§ **Job**
Your reply should hold only the lines from the records below where "hành" occurs.

§ **Data for processing**
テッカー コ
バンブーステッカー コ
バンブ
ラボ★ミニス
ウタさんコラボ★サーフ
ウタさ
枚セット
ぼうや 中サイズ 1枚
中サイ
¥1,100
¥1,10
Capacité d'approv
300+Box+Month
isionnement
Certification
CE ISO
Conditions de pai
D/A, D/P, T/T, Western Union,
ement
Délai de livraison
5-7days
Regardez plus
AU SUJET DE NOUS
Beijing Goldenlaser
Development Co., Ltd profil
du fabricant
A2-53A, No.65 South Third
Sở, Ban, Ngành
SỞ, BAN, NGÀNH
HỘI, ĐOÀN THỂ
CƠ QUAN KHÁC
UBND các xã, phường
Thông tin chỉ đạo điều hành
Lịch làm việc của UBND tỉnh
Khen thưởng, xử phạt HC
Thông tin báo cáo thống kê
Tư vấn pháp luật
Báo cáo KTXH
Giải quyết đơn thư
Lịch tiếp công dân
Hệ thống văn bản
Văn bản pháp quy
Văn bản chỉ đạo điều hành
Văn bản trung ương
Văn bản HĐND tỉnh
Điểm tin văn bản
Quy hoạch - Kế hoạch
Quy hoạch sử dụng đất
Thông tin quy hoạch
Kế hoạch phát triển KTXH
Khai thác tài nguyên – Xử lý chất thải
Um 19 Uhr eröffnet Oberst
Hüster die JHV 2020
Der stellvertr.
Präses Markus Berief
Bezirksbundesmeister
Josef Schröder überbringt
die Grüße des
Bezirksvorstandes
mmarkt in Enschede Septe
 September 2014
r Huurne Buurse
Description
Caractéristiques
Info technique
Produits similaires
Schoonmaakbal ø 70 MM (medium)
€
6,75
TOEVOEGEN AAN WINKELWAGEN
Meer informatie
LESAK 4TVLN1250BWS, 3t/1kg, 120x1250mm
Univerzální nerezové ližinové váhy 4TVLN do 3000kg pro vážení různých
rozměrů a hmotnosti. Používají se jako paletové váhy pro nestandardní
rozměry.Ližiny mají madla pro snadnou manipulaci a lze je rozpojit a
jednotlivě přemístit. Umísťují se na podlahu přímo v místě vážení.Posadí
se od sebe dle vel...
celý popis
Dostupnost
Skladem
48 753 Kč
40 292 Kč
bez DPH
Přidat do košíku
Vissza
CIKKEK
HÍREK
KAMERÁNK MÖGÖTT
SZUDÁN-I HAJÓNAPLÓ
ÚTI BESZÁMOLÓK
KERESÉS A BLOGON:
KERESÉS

§ **Written answer**
Thông tin chỉ đạo điều hành
Văn bản chỉ đạo điều hành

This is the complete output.